Por fim, para que os objetivos do ambiente regulatório experimental sejam alcançados, a expectativa é que a ANS fortaleça ainda mais a regulamentação, além de acompanhar de perto os resultados e estar preparada para realizar ajustes conforme novas necessidades surgirem. Tudo isso deve ser feito com a ajuda de consultas e audiências públicas.

“Os documentos ainda não foram disponibilizados, mas é certo que o sucesso do sandbox dependerá de uma regulamentação clara e de uma análise criteriosa dos resultados após o período de teste. Se bem implementada, a proposta pode trazer benefícios significativos ao mercado, democratizando o acesso aos planos de saúde e promovendo um modelo mais sustentável”, concluiu o advogado. 

Uma consulta pública sobre o tema estará aberta do dia 18/02 a 04/04 e uma audiência pública também abordará tais tópicos, no dia 25/02.

Mas de onde surgiu o sandbox regulatório?

Ideias disruptivas são tentadoras. No entanto, quando se trata de saúde e dinheiro, é necessário cautela. Afinal, será que todas as inovações são, de fato, boas? Será que elas sempre se convertem em melhores resultados clínicos para os pacientes? Elas realmente ajudam operadoras e prestadoras de serviço a reduzir seus custos ou otimizam processos burocráticos?

A necessidade de responder a tais perguntas deu vida ao sandbox regulatório – ou simplesmente ambiente regulatório experimental, em português. Utilizado em diversos setores, como tecnologia da informação, transportes, finanças e saúde, essa ‘caixa de areia’ se refere a um ambiente seguro e afastado das regras vigentes, condições que permitem testar e validar projetos de alta complexidade.

Sandbox é a palavra em inglês que traduz “caixa de areia” e remete à ideia de crianças brincando em um ambiente supervisionado e controlado, no qual é possível experimentar diferentes formas de recreação.

Desenvolvido no Reino Unido, em 2016, os ambientes regulatórios experimentais foram, a princípio, estruturados para atender às demandas das fintechs, que precisavam validar novas tecnologias financeiras.
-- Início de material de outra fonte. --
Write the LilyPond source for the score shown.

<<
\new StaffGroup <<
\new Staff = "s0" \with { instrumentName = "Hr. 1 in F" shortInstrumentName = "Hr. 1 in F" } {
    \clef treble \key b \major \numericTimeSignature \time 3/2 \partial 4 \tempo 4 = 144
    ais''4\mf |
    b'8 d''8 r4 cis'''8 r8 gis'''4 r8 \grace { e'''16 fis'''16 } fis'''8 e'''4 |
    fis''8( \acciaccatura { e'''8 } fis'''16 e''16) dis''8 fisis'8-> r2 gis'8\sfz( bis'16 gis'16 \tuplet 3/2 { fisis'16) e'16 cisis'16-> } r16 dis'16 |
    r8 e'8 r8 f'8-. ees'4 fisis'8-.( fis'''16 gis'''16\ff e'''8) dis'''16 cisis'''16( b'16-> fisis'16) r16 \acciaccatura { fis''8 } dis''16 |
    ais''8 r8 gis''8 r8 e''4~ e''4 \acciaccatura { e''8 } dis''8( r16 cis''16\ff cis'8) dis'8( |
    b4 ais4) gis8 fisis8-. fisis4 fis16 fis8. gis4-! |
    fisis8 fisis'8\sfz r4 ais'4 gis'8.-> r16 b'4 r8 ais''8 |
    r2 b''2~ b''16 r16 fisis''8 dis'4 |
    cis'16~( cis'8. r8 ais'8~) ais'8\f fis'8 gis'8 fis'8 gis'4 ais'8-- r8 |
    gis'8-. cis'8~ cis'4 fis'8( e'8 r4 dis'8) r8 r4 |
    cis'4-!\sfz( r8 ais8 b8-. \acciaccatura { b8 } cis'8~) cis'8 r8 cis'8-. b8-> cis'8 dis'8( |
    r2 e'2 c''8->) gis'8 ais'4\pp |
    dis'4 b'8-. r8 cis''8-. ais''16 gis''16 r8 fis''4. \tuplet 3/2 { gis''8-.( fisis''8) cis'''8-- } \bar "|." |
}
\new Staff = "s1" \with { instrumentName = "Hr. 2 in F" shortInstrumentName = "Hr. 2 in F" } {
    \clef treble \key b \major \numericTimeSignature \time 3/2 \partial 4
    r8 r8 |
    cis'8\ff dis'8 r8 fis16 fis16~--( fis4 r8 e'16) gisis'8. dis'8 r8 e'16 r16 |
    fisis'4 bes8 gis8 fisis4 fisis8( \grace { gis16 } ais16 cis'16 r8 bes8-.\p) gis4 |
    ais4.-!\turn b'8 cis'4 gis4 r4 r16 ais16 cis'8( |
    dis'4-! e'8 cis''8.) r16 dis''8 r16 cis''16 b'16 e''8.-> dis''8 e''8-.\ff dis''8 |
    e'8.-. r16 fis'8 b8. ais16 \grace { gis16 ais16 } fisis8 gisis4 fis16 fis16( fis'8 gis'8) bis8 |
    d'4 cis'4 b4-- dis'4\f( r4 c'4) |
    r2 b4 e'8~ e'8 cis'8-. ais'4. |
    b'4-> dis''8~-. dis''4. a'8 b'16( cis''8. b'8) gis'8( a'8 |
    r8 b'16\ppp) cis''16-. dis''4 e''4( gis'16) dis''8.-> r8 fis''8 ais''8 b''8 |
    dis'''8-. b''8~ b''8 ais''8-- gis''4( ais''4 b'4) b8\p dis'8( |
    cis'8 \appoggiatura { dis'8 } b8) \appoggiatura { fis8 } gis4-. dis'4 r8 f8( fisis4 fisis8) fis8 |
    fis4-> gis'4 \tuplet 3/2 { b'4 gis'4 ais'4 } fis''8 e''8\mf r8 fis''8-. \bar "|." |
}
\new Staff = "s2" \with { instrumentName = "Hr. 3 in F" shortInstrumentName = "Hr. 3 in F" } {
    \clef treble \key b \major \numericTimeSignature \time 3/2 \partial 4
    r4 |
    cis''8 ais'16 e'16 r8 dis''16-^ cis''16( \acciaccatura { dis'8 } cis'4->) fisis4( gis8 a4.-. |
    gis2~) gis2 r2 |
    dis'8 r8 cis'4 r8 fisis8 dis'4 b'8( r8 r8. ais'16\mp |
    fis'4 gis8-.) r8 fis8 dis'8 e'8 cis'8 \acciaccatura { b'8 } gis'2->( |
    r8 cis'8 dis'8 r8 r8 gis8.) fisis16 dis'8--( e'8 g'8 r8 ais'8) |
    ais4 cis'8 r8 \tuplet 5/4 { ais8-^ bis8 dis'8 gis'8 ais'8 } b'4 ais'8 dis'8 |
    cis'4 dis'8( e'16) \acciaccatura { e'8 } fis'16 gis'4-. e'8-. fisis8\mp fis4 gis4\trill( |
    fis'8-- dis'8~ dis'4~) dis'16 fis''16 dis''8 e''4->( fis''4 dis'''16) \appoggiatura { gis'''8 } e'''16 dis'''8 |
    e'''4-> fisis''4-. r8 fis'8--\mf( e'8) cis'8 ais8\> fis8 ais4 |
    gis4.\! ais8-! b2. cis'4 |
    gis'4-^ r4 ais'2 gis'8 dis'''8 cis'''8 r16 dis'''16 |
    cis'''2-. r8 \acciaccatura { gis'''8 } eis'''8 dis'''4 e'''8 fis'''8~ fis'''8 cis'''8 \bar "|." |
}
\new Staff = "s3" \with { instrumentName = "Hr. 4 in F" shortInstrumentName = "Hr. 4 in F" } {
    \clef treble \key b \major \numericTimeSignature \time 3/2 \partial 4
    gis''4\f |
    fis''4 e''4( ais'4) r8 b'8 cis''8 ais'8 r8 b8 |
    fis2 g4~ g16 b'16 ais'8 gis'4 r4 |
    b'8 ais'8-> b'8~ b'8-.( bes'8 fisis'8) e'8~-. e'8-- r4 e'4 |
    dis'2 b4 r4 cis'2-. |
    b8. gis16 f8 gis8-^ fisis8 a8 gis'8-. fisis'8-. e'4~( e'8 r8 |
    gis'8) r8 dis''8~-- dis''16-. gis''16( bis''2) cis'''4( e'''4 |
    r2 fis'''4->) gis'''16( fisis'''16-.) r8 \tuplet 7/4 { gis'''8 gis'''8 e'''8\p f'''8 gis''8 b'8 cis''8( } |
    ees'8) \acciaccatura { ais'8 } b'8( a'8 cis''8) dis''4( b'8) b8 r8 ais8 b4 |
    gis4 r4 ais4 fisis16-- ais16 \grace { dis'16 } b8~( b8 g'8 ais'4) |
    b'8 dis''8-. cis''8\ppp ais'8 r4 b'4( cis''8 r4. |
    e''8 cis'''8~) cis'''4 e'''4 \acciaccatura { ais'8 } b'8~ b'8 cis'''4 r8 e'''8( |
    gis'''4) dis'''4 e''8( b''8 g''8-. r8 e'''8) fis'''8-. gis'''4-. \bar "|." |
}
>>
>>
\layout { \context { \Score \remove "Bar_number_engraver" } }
Desde então, diversos países seguiram o exemplo: Brasil, Canadá, Cingapura, Austrália e Estados Unidos são alguns deles.

Em 2020, um relatório do World Bank Group indicava que 57 países já tinham aderido ao modelo, levando à existência de 73 projetos regulatórios experimentais ao redor do mundo naquele período.

Logo, de lá para cá, várias “caixas de areia” já foram estruturadas para validar inovações. Mesmo assim, no setor de saúde brasileiro, os espaços para experimentação ainda estão mais no campo das ideias do que no mundo real. Com as últimas movimentações da ANS, os ambientes regulatórios experimentais na saúde começam a ganhar condições seguras, o que ajudará a consolidar esses ambientes.